**Treść polecenia:**
Proszę zaktualizować cały poniższy materiał, zastępując każde wystąpienie „Segment” przez „Outline” i nie zmieniając niczego poza tym.

**Wpisy:**

--

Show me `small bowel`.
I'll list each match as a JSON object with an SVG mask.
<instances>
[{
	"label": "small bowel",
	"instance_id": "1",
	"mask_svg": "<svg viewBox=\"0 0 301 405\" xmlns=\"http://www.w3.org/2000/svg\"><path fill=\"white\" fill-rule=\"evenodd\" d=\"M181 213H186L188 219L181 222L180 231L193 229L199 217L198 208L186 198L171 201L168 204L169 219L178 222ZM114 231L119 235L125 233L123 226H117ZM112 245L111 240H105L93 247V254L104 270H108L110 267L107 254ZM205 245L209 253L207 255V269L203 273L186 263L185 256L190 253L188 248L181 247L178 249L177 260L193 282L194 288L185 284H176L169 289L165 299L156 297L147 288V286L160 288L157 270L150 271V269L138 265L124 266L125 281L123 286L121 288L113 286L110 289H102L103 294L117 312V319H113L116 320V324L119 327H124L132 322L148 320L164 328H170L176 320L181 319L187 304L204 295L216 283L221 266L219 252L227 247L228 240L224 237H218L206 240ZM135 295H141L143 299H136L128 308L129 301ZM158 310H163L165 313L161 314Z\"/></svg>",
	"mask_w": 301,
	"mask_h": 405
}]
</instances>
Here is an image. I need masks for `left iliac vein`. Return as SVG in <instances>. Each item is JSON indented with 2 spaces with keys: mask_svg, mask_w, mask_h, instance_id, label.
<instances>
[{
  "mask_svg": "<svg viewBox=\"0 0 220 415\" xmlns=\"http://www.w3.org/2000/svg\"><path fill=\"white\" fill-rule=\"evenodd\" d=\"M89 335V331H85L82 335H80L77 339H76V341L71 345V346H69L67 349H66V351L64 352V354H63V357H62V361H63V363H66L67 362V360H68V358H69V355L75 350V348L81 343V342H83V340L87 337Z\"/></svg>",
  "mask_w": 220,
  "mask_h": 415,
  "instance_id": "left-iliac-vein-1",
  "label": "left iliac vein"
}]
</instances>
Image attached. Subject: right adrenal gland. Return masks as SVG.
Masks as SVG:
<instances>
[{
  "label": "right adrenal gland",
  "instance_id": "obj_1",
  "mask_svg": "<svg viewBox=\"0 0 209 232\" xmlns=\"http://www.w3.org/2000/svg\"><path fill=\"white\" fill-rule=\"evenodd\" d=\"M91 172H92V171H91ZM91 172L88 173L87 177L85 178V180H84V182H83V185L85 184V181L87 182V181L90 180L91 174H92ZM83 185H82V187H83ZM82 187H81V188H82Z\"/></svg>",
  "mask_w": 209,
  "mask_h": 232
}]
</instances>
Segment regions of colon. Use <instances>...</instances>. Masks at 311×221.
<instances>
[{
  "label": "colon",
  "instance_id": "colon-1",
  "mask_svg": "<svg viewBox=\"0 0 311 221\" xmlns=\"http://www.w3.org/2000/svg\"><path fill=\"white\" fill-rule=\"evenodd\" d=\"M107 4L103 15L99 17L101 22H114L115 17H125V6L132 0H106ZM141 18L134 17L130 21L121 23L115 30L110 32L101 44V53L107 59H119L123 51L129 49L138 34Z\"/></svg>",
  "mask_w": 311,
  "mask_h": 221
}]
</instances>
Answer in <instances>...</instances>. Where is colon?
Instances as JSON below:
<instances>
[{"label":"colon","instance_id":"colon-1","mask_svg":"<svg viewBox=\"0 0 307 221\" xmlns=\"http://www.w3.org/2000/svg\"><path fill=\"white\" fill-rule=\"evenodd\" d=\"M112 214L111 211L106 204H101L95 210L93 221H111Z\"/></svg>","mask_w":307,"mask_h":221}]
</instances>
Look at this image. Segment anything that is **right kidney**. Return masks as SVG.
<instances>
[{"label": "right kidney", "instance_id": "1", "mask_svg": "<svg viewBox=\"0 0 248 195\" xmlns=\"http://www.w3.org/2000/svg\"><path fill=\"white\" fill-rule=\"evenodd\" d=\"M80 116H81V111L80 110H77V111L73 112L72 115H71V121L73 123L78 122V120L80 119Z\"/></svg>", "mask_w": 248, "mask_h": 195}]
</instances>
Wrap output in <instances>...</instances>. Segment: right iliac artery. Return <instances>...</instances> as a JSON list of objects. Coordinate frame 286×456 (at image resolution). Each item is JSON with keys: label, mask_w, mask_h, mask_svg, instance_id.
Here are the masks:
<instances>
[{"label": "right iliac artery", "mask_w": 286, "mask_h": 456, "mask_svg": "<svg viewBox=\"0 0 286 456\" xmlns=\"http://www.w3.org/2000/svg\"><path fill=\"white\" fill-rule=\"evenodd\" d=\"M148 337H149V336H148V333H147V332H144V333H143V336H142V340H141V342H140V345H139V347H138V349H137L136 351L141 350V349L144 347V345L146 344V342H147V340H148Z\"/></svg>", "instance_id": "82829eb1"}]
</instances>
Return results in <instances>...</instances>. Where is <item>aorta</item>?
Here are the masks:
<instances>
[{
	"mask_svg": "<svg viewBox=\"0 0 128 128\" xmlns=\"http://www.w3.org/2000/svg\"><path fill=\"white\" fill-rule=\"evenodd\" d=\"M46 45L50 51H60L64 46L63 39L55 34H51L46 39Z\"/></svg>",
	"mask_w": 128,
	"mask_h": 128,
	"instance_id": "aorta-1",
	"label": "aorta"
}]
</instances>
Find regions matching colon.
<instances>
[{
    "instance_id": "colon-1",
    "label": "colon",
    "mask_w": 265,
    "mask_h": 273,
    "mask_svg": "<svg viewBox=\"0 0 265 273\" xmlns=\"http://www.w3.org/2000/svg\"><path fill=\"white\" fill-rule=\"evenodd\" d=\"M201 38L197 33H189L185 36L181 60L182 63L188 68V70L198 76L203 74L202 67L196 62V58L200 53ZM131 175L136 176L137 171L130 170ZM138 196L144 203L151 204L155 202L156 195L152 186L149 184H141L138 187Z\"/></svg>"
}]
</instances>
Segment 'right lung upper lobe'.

--

**Wynik zadania:**
Show me `small bowel`.
I'll list each match as a JSON object with an SVG mask.
<instances>
[{
	"label": "small bowel",
	"instance_id": "1",
	"mask_svg": "<svg viewBox=\"0 0 301 405\" xmlns=\"http://www.w3.org/2000/svg\"><path fill=\"white\" fill-rule=\"evenodd\" d=\"M181 213H186L188 219L181 222L180 231L193 229L199 217L198 208L186 198L171 201L168 204L169 219L178 222ZM114 231L119 235L125 233L123 226H117ZM112 245L111 240H105L93 247V254L104 270H108L110 267L107 254ZM205 245L209 253L207 255V269L203 273L186 263L185 256L190 253L188 248L181 247L178 249L177 260L193 282L194 288L185 284H176L169 289L165 299L156 297L147 288V286L160 288L157 270L150 271V269L138 265L124 266L125 281L123 286L121 288L113 286L110 289H102L103 294L117 312V319H113L116 320V324L119 327H124L132 322L148 320L164 328H170L176 320L181 319L187 304L204 295L216 283L221 266L219 252L227 247L228 240L224 237H218L206 240ZM135 295H141L143 299H136L128 308L129 301ZM158 310H163L165 313L161 314Z\"/></svg>",
	"mask_w": 301,
	"mask_h": 405
}]
</instances>
Here is an image. I need masks for `left iliac vein`. Return as SVG in <instances>. Each item is JSON indented with 2 spaces with keys: mask_svg, mask_w, mask_h, instance_id, label.
<instances>
[{
  "mask_svg": "<svg viewBox=\"0 0 220 415\" xmlns=\"http://www.w3.org/2000/svg\"><path fill=\"white\" fill-rule=\"evenodd\" d=\"M89 335V331H85L82 335H80L77 339H76V341L71 345V346H69L67 349H66V351L64 352V354H63V357H62V361H63V363H66L67 362V360H68V358H69V355L75 350V348L81 343V342H83V340L87 337Z\"/></svg>",
  "mask_w": 220,
  "mask_h": 415,
  "instance_id": "left-iliac-vein-1",
  "label": "left iliac vein"
}]
</instances>
Image attached. Subject: right adrenal gland. Return masks as SVG.
Masks as SVG:
<instances>
[{
  "label": "right adrenal gland",
  "instance_id": "obj_1",
  "mask_svg": "<svg viewBox=\"0 0 209 232\" xmlns=\"http://www.w3.org/2000/svg\"><path fill=\"white\" fill-rule=\"evenodd\" d=\"M91 172H92V171H91ZM91 172L88 173L87 177L85 178V180H84V182H83V185L85 184V181L87 182V181L90 180L91 174H92ZM83 185H82V187H83ZM82 187H81V188H82Z\"/></svg>",
  "mask_w": 209,
  "mask_h": 232
}]
</instances>
Outline regions of colon. Use <instances>...</instances>. Masks at 311×221.
<instances>
[{
  "label": "colon",
  "instance_id": "colon-1",
  "mask_svg": "<svg viewBox=\"0 0 311 221\" xmlns=\"http://www.w3.org/2000/svg\"><path fill=\"white\" fill-rule=\"evenodd\" d=\"M107 4L103 15L99 17L101 22H114L115 17H125V6L132 0H106ZM141 18L134 17L130 21L121 23L115 30L110 32L101 44V53L107 59H119L123 51L129 49L138 34Z\"/></svg>",
  "mask_w": 311,
  "mask_h": 221
}]
</instances>
Answer in <instances>...</instances>. Where is colon?
Instances as JSON below:
<instances>
[{"label":"colon","instance_id":"colon-1","mask_svg":"<svg viewBox=\"0 0 307 221\" xmlns=\"http://www.w3.org/2000/svg\"><path fill=\"white\" fill-rule=\"evenodd\" d=\"M112 214L111 211L106 204H101L95 210L93 221H111Z\"/></svg>","mask_w":307,"mask_h":221}]
</instances>
Look at this image. Outline anything that is **right kidney**. Return masks as SVG.
<instances>
[{"label": "right kidney", "instance_id": "1", "mask_svg": "<svg viewBox=\"0 0 248 195\" xmlns=\"http://www.w3.org/2000/svg\"><path fill=\"white\" fill-rule=\"evenodd\" d=\"M80 116H81V111L80 110H77V111L73 112L72 115H71V121L73 123L78 122V120L80 119Z\"/></svg>", "mask_w": 248, "mask_h": 195}]
</instances>
Wrap output in <instances>...</instances>. Outline: right iliac artery. Return <instances>...</instances> as a JSON list of objects. Coordinate frame 286×456 (at image resolution). Each item is JSON with keys: label, mask_w, mask_h, mask_svg, instance_id.
Here are the masks:
<instances>
[{"label": "right iliac artery", "mask_w": 286, "mask_h": 456, "mask_svg": "<svg viewBox=\"0 0 286 456\" xmlns=\"http://www.w3.org/2000/svg\"><path fill=\"white\" fill-rule=\"evenodd\" d=\"M148 337H149V336H148V333H147V332H144V333H143V336H142V340H141V342H140V345H139V347H138V349H137L136 351L141 350V349L144 347V345L146 344V342H147V340H148Z\"/></svg>", "instance_id": "82829eb1"}]
</instances>
Return results in <instances>...</instances>. Where is <item>aorta</item>?
Here are the masks:
<instances>
[{
	"mask_svg": "<svg viewBox=\"0 0 128 128\" xmlns=\"http://www.w3.org/2000/svg\"><path fill=\"white\" fill-rule=\"evenodd\" d=\"M46 45L50 51H60L64 46L63 39L55 34H51L46 39Z\"/></svg>",
	"mask_w": 128,
	"mask_h": 128,
	"instance_id": "aorta-1",
	"label": "aorta"
}]
</instances>
Find regions matching colon.
<instances>
[{
    "instance_id": "colon-1",
    "label": "colon",
    "mask_w": 265,
    "mask_h": 273,
    "mask_svg": "<svg viewBox=\"0 0 265 273\" xmlns=\"http://www.w3.org/2000/svg\"><path fill=\"white\" fill-rule=\"evenodd\" d=\"M201 38L197 33H189L185 36L181 60L182 63L188 68V70L198 76L203 74L202 67L196 62V58L200 53ZM131 175L136 176L137 171L130 170ZM138 196L144 203L151 204L155 202L156 195L152 186L149 184H141L138 187Z\"/></svg>"
}]
</instances>
Outline 'right lung upper lobe'.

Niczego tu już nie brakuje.